Buddy folded the paper and slid it into his top drawer. He released a contented sigh. If the signs did not appear, he was going to be able to walk away from this with a clear conscience. The first two signs were pretty impossible, but the third was straight from a fairy tale. The finance committee couldn’t be unanimous over how much coffee to serve for the Wednesday night Bible study.
Buddy leaned back in his chair, thoroughly satisfied with the world.
He found Molly working in the kitchen. “You busy?”
“No more than usual.”
“I think it’s time I told you what’s been going on.”
His wife had a quiet way of moving, as though she wanted to pass through life without disturbing a single blade of grass. She glided over, pulled out a chair, and seated herself.
Buddy laid it out flat. No inflection, no embellishments. The nightmares and the pains and the Bible passage. He finished with the previous day’s prayer time. Then he stopped and waited.
After lunch Molly had changed from her Sunday clothes to a housedress, one with a stiff collar that reached almost to her chin. All her dresses and blouses and nightgowns had high collars. They helped to hide her scar.

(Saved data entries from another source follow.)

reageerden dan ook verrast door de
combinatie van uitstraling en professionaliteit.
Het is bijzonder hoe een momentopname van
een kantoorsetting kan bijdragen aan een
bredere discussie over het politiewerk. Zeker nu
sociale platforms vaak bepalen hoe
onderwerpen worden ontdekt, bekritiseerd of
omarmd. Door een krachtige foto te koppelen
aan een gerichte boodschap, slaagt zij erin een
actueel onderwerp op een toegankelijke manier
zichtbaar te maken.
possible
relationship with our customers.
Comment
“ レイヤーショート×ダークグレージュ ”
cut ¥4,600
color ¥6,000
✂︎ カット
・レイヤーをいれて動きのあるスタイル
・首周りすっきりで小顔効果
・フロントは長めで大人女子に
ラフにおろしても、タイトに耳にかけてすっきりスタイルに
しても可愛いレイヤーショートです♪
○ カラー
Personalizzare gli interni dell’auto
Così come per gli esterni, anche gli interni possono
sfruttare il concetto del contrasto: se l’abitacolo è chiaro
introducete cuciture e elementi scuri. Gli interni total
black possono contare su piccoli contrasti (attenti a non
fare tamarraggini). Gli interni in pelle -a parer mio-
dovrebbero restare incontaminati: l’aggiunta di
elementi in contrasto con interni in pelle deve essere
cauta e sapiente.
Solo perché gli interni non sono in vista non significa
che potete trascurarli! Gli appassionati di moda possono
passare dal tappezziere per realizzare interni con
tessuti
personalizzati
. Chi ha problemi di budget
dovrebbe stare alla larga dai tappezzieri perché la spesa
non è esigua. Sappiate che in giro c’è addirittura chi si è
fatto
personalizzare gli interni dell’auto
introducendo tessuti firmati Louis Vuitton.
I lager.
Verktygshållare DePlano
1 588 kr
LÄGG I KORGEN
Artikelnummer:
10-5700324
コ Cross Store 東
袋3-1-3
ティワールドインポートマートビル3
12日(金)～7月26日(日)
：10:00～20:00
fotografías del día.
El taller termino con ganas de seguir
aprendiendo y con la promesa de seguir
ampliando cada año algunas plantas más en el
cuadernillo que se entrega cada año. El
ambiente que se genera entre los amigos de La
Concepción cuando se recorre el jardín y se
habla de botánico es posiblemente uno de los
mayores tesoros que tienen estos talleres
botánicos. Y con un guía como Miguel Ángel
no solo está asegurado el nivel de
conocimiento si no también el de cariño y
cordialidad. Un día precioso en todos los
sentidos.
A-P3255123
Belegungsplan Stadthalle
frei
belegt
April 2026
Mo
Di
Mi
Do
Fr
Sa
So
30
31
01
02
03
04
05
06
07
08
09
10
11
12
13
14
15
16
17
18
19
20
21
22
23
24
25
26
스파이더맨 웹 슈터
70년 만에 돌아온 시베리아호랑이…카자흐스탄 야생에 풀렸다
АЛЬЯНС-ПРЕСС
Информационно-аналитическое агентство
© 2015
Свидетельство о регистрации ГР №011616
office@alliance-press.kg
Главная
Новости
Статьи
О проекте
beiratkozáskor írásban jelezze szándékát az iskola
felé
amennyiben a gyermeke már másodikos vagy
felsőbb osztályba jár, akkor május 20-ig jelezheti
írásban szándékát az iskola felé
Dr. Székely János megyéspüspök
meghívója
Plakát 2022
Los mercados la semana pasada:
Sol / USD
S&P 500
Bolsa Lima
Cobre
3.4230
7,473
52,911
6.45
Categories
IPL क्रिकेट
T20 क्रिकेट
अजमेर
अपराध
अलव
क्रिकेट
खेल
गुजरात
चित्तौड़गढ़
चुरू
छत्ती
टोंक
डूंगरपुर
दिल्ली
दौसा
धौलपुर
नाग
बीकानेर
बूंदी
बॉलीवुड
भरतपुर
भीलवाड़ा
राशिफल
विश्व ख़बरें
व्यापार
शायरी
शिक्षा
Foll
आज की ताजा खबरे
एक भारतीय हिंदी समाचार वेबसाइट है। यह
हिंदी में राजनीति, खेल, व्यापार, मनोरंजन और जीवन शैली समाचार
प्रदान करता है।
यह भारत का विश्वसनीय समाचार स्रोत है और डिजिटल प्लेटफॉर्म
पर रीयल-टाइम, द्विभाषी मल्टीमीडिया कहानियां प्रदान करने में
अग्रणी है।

Molly was a naturally shy person. To have such a vivid scar only amplified her natural reserve, turning it into almost a phobia. She had spent much of her life hiding from public inspection. Even if Buddy had been determined to go ahead with this crusade, he could never have asked his wife to join him.
And yet, when she finally spoke she said, “I knew it was something like this. Even before you told Paul to wait with the new business, I knew.”
“You did?” His voice sounded dull in his own ears. “How?”
“I don’t know. But I did. And I knew it was something I was going to need to do with you.”
Her eyes were brown, like her hair had been before age had turned it to strands of silver. Buddy stared into them now, looking straight into her heart. He felt shocked beyond speech.
“I’ve been praying about it all week. And the only thing I’ve felt come to me is how happy I’ve be
en these past few years, with the boys grown and busy with their own lives.”
Buddy wanted to ask, What about how you are with strangers? What about the bad days, when you ask me to drive you to the shopping mall and walk around with you so you don’t have to be around strangers by yourself? He wanted to ask her all these things and more, but not because he was interested in her response. No. There was too much honesty in Molly’s words for him to be less than fully honest with himself. He wanted to push her away from where he felt she was headed.
“I was glad to be a mom,” Molly confessed. “But I’m much happier being a grandmother. It means I can concentrate on being a wife again.”
She had often said this to him these past few years. The words had come to be an intimate confession just between the two of them. Buddy waited for her to finish with something like, I don’t want to leave this now. He even wanted to speak and say the words for her, because he most definitely did not want to be anywhere but here. Yet the words simply would not come.
She looked around the kitchen. “I like being just the two of us. I like being here with you at home.”
He reached over and took her hand. He wanted to push away what he was hearing, what it might mean. But the love that welled up in him for his wife gentled away his ability to object.
“It’s home the way we like it, quiet and cozy.” She looked around again, sad this time, as though she was already saying good-bye. “I’ll miss it.”
He finally managed to force out the words, “We’re not going anywhere.” Yet even before the words were out of his mouth, Buddy knew they were wrong.
Molly did not answer him. Instead she simply reached over and placed her free hand on top of his. She sat there, looking around, looking at him, and then back again at their home. Her gaze was quiet and searching, seeing beyond the walls and the years, saying farewell to all that was and once had been.